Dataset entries
━━━━━━━━━━

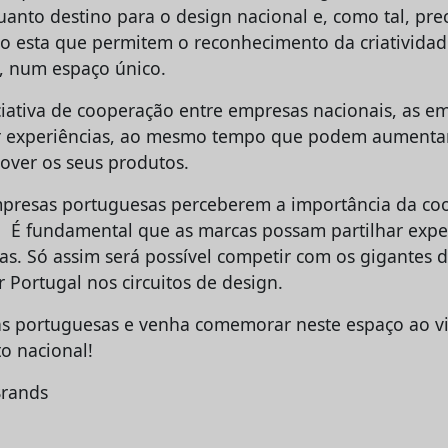
anto destino para o design nacional e, como tal, pre
o esta que permitem o reconhecimento da criatividad
, num espaço único.
iciativa de cooperação entre empresas nacionais, as e
ar experiências, ao mesmo tempo que podem aumentar
over os seus produtos.
empresas portuguesas perceberem a importância da co
o. É fundamental que as marcas possam partilhar expe
ias. Só assim será possível competir com os gigantes 
 Portugal nos circuitos de design.
as portuguesas e venha comemorar neste espaço ao v
o nacional!
Brands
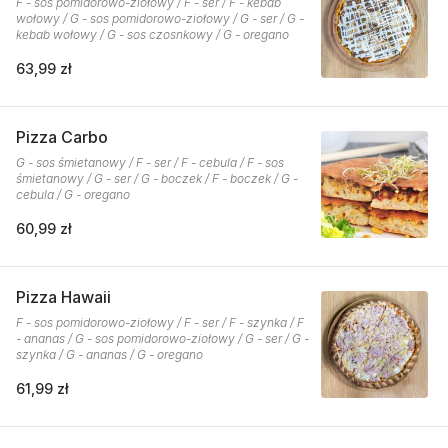
F - sos pomidorowo-ziołowy / F - ser / F - kebab
wołowy / G - sos pomidorowo-ziołowy / G - ser / G -
kebab wołowy / G - sos czosnkowy / G - oregano
63,99 zł
Pizza Carbo
G - sos śmietanowy / F - ser / F - cebula / F - sos
śmietanowy / G - ser / G - boczek / F - boczek / G -
cebula / G - oregano
60,99 zł
Pizza Hawaii
F - sos pomidorowo-ziołowy / F - ser / F - szynka / F
- ananas / G - sos pomidorowo-ziołowy / G - ser / G -
szynka / G - ananas / G - oregano
61,99 zł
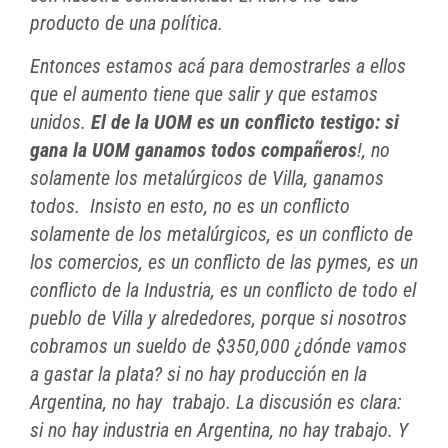
producto de una política.
Entonces estamos acá para demostrarles a ellos
que el aumento tiene que salir y que estamos
unidos.
El de la UOM es un conflicto testigo: si
gana la UOM ganamos todos compañeros
!, no
solamente los metalúrgicos de Villa, ganamos
todos. Insisto en esto, no es un conflicto
solamente de los metalúrgicos, es un conflicto de
los comercios, es un conflicto de las pymes, es un
conflicto de la Industria, es un conflicto de todo el
pueblo de Villa y alrededores, porque si nosotros
cobramos un sueldo de $350,000 ¿dónde vamos
a gastar la plata? si no hay producción en la
Argentina, no hay trabajo. La discusión es clara:
si no hay industria en Argentina, no hay trabajo. Y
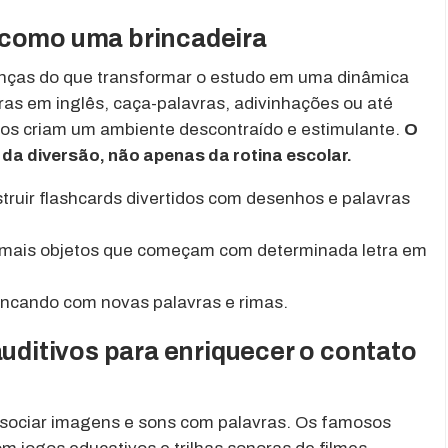
, como uma brincadeira
anças do que transformar o estudo em uma dinâmica
as em inglês, caça-palavras, adivinhações ou até
os criam um ambiente descontraído e estimulante.
O
 da diversão, não apenas da rotina escolar.
truir flashcards divertidos com desenhos e palavras
 mais objetos que começam com determinada letra em
rincando com novas palavras e rimas.
 auditivos para enriquecer o contato
ssociar imagens e sons com palavras. Os famosos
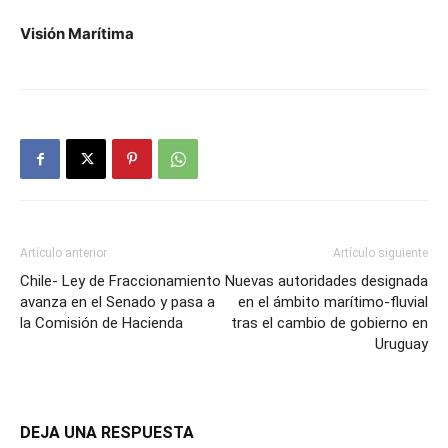
Visión Marítima
Artículo anterior
Artículo siguiente
Chile- Ley de Fraccionamiento
Nuevas autoridades designada
avanza en el Senado y pasa a
en el ámbito marítimo-fluvial
la Comisión de Hacienda
tras el cambio de gobierno en
Uruguay
DEJA UNA RESPUESTA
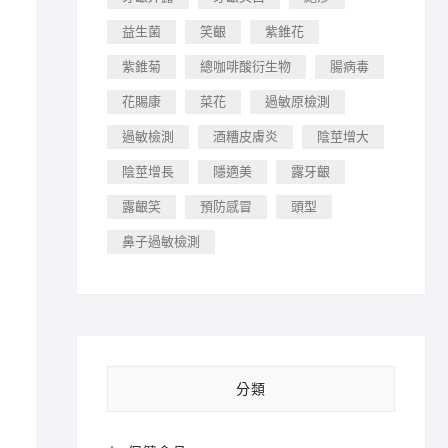
益生菌
笑齦
紫錐花
紫錐菊
總咖啡酸衍生物
腸病毒
花賜康
菜花
過敏原檢測
過敏檢測
酒糟皮膚炎
陰莖增大
陰莖增長
隱適美
露牙齦
露齦笑
預防感冒
頭型
鼻子過敏檢測
分類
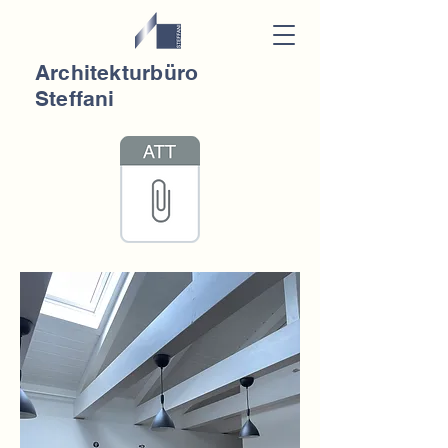
Architekturbüro
Steffani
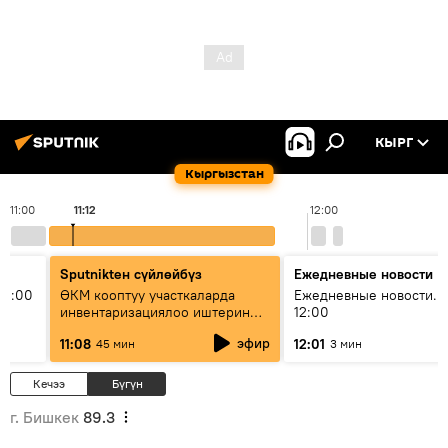
КЫРГ
Кыргызстан
11:00
11:12
12:00
Sputnikteн сүйлөйбүз
Ежедневные новости
11:00
ӨКМ кооптуу участкаларда
Ежедневные новости. 
инвентаризациялоо иштерин
12:00
жүргүзүүдө — иш кайсы этапта?
эфир
11:08
12:01
45 мин
3 мин
Кечээ
Бүгүн
г. Бишкек
89.3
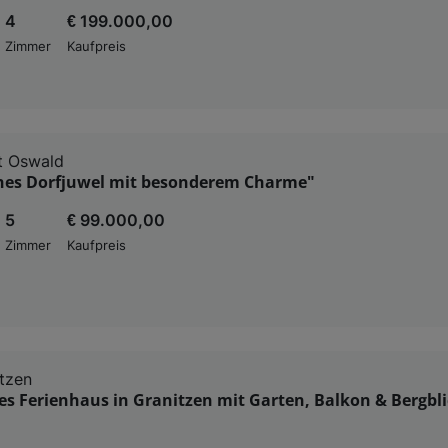
4
€ 199.000,00
Zimmer
Kaufpreis
t Oswald
ches Dorfjuwel mit besonderem Charme"
5
€ 99.000,00
Zimmer
Kaufpreis
tzen
 Ferienhaus in Granitzen mit Garten, Balkon & Bergbli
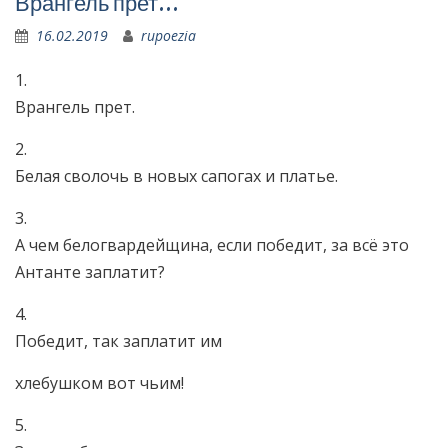
Врангель прет…
16.02.2019
rupoezia
1.
Врангель прет.
2.
Белая сволочь в новых сапогах и платье.
3.
А чем белогвардейщина, если победит, за всё это
Антанте заплатит?
4.
Победит, так заплатит им
хлебушком вот чьим!
5.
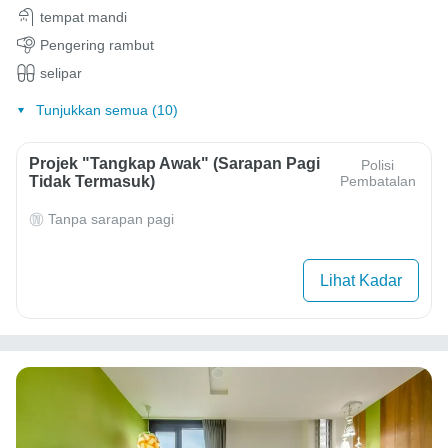
tempat mandi
Pengering rambut
selipar
Tunjukkan semua (10)
Projek "Tangkap Awak" (Sarapan Pagi
Polisi
Tidak Termasuk)
Pembatalan
Tanpa sarapan pagi
Lihat Kadar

━━━━━━━━━━

■ WHAT YOU NEED TO DO ■
Only the lines from the beginning of the records through the line bearing "- szynka / F" belong in the answer, copied word for word with pictures left out.

■ ANSWER BOX ■
anto destino para o design nacional e, como tal, pre
o esta que permitem o reconhecimento da criatividad
, num espaço único.
iciativa de cooperação entre empresas nacionais, as e
ar experiências, ao mesmo tempo que podem aumentar
over os seus produtos.
empresas portuguesas perceberem a importância da co
o. É fundamental que as marcas possam partilhar expe
ias. Só assim será possível competir com os gigantes 
 Portugal nos circuitos de design.
as portuguesas e venha comemorar neste espaço ao v
o nacional!
Brands
F - sos pomidorowo-ziołowy / F - ser / F - kebab
wołowy / G - sos pomidorowo-ziołowy / G - ser / G -
kebab wołowy / G - sos czosnkowy / G - oregano
63,99 zł
Pizza Carbo
G - sos śmietanowy / F - ser / F - cebula / F - sos
śmietanowy / G - ser / G - boczek / F - boczek / G -
cebula / G - oregano
60,99 zł
Pizza Hawaii
F - sos pomidorowo-ziołowy / F - ser / F - szynka / F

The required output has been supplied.